Agora, clique em Continuar e, em Implementação, aplique fnnls. Em seguida, selecione seis no menu suspenso para o número de espécies com perfis de não negatividade e clique em Continuar. Na próxima página, escolha os mesmos parâmetros e clique em Continuar.
Para determinar a localização na superfície da pele, a área sob o pico raman da proteína foi integrada para obter o perfil de profundidade do sinal proteico. A superfície da pele foi definida como o local onde o valor de intensidade do perfil de profundidade interpolado estava mais próximo da intensidade média.
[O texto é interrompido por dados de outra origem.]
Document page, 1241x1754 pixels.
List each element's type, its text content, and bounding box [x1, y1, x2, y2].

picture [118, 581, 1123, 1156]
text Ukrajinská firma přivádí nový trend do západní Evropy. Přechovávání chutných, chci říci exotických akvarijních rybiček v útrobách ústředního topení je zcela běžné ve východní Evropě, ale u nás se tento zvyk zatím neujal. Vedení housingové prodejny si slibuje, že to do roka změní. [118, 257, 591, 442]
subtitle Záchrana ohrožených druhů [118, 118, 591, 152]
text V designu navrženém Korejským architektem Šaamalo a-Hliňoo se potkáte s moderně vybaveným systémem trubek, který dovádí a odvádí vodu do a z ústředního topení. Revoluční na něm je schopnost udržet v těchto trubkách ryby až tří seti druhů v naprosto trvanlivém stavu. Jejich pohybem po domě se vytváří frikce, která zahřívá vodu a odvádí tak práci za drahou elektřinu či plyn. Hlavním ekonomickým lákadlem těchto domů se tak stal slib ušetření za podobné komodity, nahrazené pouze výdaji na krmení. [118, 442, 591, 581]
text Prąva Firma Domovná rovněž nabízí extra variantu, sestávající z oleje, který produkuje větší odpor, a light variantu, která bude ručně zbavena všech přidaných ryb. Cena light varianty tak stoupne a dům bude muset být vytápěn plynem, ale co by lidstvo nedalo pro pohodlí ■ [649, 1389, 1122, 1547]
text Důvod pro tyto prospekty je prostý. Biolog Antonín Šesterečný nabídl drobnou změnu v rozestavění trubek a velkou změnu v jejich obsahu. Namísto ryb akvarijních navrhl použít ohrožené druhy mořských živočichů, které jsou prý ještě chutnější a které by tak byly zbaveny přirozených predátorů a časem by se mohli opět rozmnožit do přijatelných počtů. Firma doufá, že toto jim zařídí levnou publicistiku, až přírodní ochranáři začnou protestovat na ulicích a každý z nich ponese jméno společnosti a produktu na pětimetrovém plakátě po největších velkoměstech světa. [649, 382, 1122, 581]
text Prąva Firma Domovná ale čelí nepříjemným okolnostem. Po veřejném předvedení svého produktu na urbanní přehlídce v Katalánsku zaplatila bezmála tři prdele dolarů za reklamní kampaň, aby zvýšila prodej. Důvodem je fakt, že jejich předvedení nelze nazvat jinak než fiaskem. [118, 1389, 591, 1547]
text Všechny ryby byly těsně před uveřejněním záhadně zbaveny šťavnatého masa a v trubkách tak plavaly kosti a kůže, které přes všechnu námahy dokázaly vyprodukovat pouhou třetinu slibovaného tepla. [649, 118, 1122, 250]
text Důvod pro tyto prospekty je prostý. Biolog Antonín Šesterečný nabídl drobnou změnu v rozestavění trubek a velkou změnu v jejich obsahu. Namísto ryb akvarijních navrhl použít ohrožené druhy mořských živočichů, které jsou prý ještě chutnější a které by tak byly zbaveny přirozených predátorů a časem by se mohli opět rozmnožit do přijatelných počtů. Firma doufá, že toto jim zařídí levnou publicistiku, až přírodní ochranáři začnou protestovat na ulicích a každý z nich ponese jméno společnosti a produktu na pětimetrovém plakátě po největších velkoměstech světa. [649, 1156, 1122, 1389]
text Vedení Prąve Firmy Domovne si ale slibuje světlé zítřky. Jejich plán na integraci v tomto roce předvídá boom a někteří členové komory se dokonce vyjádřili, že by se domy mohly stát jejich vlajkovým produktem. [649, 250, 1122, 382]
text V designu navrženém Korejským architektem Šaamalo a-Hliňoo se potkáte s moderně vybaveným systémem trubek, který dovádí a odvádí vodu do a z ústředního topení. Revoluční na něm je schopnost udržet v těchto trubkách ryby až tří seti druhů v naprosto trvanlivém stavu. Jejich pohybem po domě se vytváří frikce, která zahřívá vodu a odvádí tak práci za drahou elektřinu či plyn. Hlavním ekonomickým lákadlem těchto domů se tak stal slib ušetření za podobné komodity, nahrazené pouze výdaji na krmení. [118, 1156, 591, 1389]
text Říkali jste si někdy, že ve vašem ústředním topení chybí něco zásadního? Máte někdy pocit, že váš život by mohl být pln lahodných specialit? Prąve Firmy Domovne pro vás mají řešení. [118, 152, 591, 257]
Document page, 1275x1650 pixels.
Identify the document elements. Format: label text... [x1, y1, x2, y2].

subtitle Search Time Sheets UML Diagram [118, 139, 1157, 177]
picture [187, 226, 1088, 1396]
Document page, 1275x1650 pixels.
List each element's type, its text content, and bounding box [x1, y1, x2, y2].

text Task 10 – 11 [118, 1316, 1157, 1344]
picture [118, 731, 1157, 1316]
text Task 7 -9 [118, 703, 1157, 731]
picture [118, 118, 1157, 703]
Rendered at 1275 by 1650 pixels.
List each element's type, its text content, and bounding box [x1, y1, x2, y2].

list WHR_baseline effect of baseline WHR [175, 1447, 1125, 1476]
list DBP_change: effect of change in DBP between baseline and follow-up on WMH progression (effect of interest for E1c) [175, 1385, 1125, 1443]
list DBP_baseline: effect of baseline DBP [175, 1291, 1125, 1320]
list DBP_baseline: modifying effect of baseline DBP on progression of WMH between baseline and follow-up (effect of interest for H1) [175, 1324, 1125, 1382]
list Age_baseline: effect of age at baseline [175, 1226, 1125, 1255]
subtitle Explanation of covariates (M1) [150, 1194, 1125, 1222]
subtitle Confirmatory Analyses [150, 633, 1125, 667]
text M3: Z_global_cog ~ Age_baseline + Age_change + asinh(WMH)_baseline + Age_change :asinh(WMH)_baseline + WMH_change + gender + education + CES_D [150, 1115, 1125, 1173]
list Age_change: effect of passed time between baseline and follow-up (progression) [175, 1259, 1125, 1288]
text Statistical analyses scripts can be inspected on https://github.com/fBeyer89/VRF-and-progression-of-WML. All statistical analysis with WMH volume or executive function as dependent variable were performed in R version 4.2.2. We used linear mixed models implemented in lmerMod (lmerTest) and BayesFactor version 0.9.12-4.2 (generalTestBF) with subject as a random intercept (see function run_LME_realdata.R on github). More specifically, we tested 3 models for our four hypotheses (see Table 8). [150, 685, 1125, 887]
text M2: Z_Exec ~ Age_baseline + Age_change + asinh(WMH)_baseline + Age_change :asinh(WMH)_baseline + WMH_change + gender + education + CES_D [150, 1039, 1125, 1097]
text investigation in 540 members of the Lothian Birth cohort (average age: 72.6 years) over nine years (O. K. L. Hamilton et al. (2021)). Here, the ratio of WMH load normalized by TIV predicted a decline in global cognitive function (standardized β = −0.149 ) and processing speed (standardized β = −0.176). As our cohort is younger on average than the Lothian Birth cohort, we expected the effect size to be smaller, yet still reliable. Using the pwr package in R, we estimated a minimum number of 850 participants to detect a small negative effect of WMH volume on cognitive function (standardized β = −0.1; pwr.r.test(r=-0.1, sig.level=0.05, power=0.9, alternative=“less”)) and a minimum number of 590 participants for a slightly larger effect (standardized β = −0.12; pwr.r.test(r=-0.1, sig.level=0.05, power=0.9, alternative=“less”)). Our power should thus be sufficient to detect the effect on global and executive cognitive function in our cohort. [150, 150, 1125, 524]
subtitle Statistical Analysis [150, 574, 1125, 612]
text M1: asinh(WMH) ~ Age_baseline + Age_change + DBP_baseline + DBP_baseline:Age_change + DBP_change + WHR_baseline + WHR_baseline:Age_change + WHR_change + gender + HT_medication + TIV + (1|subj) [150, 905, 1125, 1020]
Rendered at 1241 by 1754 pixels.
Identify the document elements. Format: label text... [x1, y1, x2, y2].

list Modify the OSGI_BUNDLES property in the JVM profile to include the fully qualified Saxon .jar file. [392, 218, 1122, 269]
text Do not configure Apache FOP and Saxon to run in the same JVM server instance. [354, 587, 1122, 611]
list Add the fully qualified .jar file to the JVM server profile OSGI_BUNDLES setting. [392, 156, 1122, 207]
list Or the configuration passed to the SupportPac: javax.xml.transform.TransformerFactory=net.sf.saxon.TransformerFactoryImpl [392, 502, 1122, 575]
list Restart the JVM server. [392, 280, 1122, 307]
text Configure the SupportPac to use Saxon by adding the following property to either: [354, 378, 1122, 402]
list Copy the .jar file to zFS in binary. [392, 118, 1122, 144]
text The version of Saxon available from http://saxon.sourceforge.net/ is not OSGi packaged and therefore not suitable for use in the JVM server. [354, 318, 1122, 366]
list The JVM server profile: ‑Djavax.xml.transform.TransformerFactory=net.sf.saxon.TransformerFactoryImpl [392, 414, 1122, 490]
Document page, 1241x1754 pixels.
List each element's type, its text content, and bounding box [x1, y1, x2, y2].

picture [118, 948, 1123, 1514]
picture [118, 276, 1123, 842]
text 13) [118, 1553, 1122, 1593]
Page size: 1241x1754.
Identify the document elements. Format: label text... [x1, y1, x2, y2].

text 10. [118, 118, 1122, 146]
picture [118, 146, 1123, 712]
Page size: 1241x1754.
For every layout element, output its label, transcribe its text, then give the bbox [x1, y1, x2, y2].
A localização exata da superfície da pele não precisa coincidir com um ponto de dados experimental.
Um total de 30.862 espectros raman foram coletados com o protocolo de coleta de dados descrito neste vídeo. Este grande conjunto de dados espectrais contém outliers espectrais de 20%. A identificação e remoção adequada dos espectros outlier é importante para alcançar um conjunto de dados adequado.
Aqui, pode-se ver a contribuição das luzes da sala, sobrepostas a um espectro de referência da Roomlight. A análise dos componentes principais foi realizada no conjunto de dados confocal Raman pré-processado, e o eigenvalue, juntamente com o número de fatores utilizados, são plotados aqui. Observou-se diminuição significativa do valor do eigenvalue para o fator nove.
Esta observação sugere a investigação de modelos com o número de componentes principais variando entre três e oito fatores para inclusão no modelo de resolução de curvas multivariadas. Ao tentar este procedimento, é fundamental iniciar um perfil de profundidade acima da superfície da pele, para determinar com precisão a localização da superfície da pele. Essa metodologia permite a investigação sobre o impacto dos produtos de skincare nos principais componentes da pele, incluindo água, proteínas e lipídios.